[Mesa-dev] [PATCH 11/15] i965: abort linking if we exhaust the registers

Wed May 11 11:19:01 UTC 2016

On Fri, 2016-04-29 at 14:23 +0200, Juan A. Suarez Romero wrote:
> On Fri, 2016-04-29 at 11:15 +0200, Ian Romanick wrote:
> > 
> > The driver supports up to 16 vertex attributes.
> > > 
> > > ARB_vertex_attrib_64bit
> > > states that attribute variables of type dvec3, dvec4, dmat2x3,
> > > dmat2x4,
> > > dmat3, dmat3x4, dmat4x3, and dmat4 *may* count as consuming twice
> > > as
> > > many attributes as equivalent single-precision types.
> > > 
> > > 
> > > I highlight the may, because it is not mandatory. If we count
> > > those
> > > types as consuming the same as a single-precision type (which is
> > > what
> > > is happening in Mesa), we are consuming 15 attributes, so we are
> > > under 
> > > the limit.
> > This is the thing we need to fix.  Bailing from deep inside the
> > driver
> > code generation (which may happen long, long after linking) is not
> > allowed.  If a shader is not going to work, we are required to
> > generate
> > the error in glLinkProgram.
> > 
> I'm not sure if I am following you. In which cases there can be code
> generation after the linking?
> 
> On the other side, the error is generated when calling
> glLinkProgram():
> it happens inside the stack that follows the call, when the NIR code
> is
> transformed in the intermediate BRW code.
> 
> So from user pov, the error happens when calling glLinkProgram(), not
> afterwards.
> 
> 
> > 
> > > 
> > > > 
> > > > But I see couple of drawbacks with this approach:
> > > >  
> > > >  
> > > > - There are tests that under the same conditions (less than the
> > > limit
> > > > 
> > > > if you count those types as occupying the same as single-
> > > precision, but
> > > > 
> > > > beyond the limit if those types are considered as consuming
> > > twice) they
> > > > 
> > > > still works. An example is the attached shader2 test: it
> > > > requires
> > > 13
> > > > 
> > > > attributes (or 19 counting as twice the mentioned types) and it
> > > works
> > > > 
> > > > fine.
> > > > 
> > > - This check affects to all the backends. And there could be some
> > > backend that works perfectly fine with the current
> > > implementation,
> > > which is less conservative. In fact, we have an example: the same
> > > driver running in vec4 mode (SIMD4x2) works perfectly fine.
> > I think we can handle this by having a per-type (double, dvec2,
> > dvec3,
> > and dvec4) flag to select the double or don't-double behavior.
> > 
> Do you mean only dvec3 and dvec4 (and types based on those: dmat2x3,
> dmat2x4, dmat3, dmat3x4, dmat4x3, and dmat4)?
> 
> Because only restrict to those types to count them as twice when
> checking if we bypass the max attributes limit.
> 
> Also, do we really need a flag per type? Wouldn't it be enough to
> have
> a single flag stating if all of those types are counted twice or not?
> 
> Finally, I understand the idea is that the flag would be like a
> boolean
> with true (count twice) or false (don't count twice), contained in
> each
> backend/driver (like the max attribs limit, for instance).
> 
> 
> Anyway, this would fix the second problem, but not the former: if our
> gen8 backend counts doubles as twice, it will prevent to run some
> shaders that otherway would work fine (like the shader2). If this is
> an
> acceptable solution (shaders that work fine now will be rejected
> because they use too much vertex attribs), then it's fine.
> 
> 
> 	J.A.

CCing Kenneth as this is also related to patch 12.

Summing up, we can:

-  Check registers exhaustion and URB read length and abort linking if
we reach the limit. This is what patches 11 and 12 do.

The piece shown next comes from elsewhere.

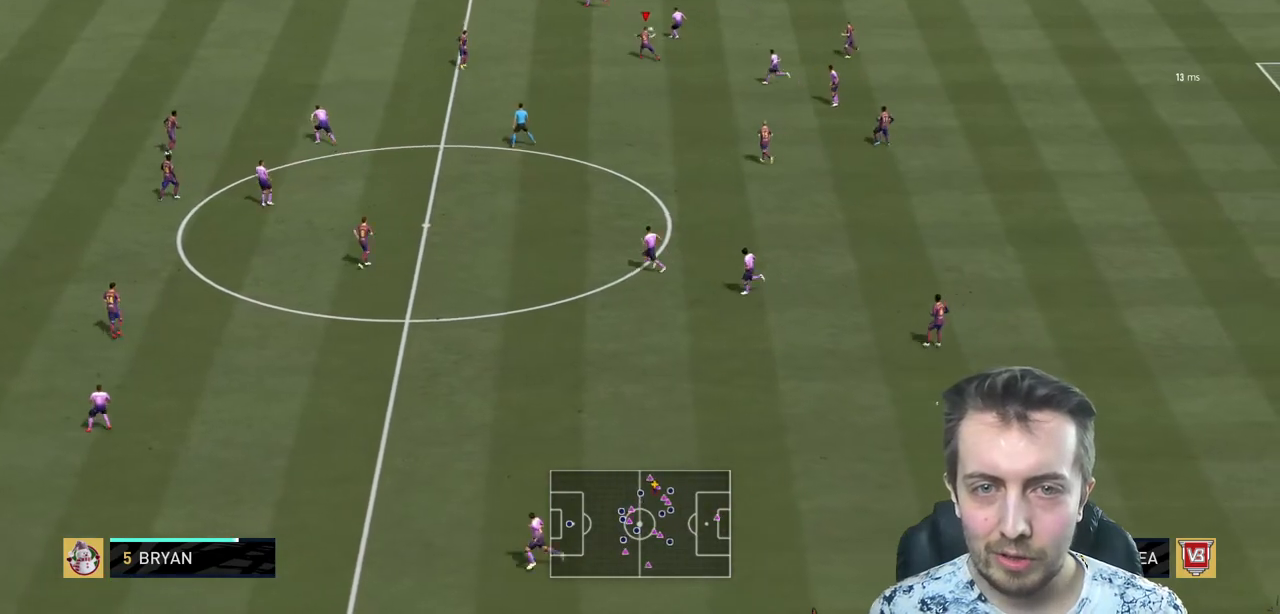
{"buttons": ["R2"], "left_stick": "left", "right_stick": "center", "events": [[100, "L2", "up"], [234, "left_stick", "left"]]}
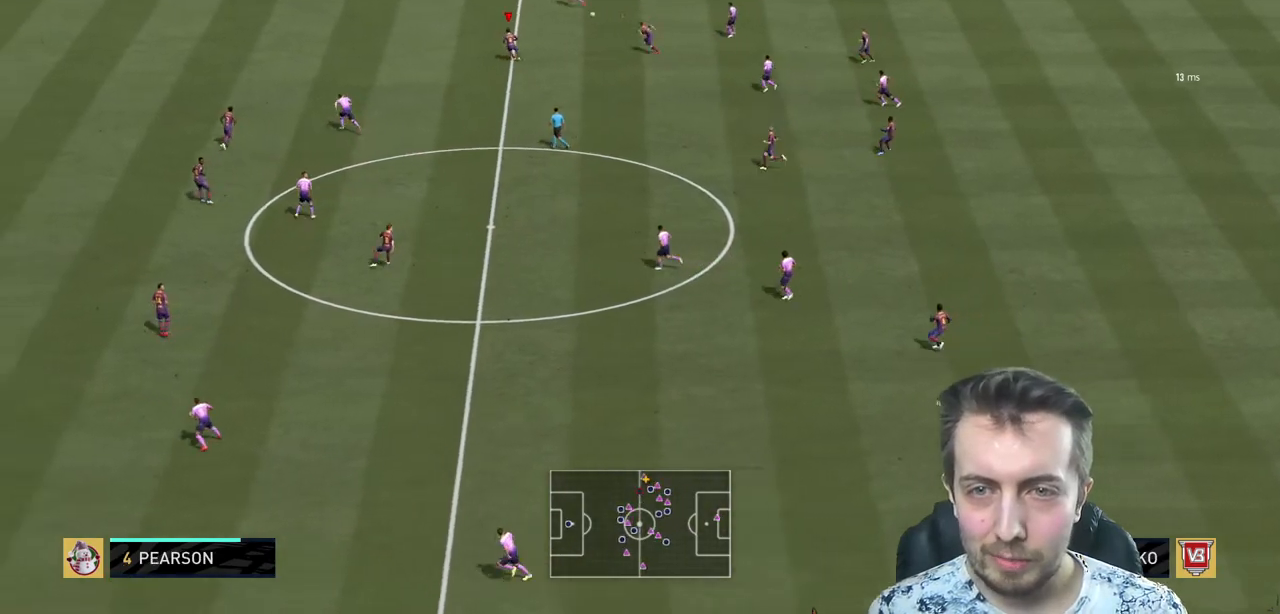
{"buttons": ["R2"], "left_stick": "left", "right_stick": "center", "events": []}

- Or, we can count dvec3, dvec4, dmat2x3, dmat2x4, dmat3, dmat3x4,
dmat4x3, and dmat4 vertex attributes as consuming twice the equivalent
single-precision types. Right now we are counting them as if they were
single-precision (spec allows both options[1]). This would require to
add some kind of flags to allow drivers to decide if they count them as
one or two. But if we follow this option, some shaders in i965 that
currently work because they do not exhaust registers neither reach the
URB read length limit, will fail to link if the count those mentioned
double types twice.

So what to do?

[1] "(modify the second paragraph, p. 87) ... exceeds
MAX_VERTEX_ATTRIBS.  For
    the purposes of this comparison, attribute variables of the type
dvec3,
    dvec4, dmat2x3, dmat2x4, dmat3, dmat3x4, dmat4x3, and dmat4 may
count as
    consuming twice as many attributes as equivalent single-precision
types.
    While these types use the same number of generic attributes as
their
    single-precision equivalents, implementations are permitted to
consume two
    single-precision vectors of internal storage for each three- or
    four-component double-precision vector."

	J.A.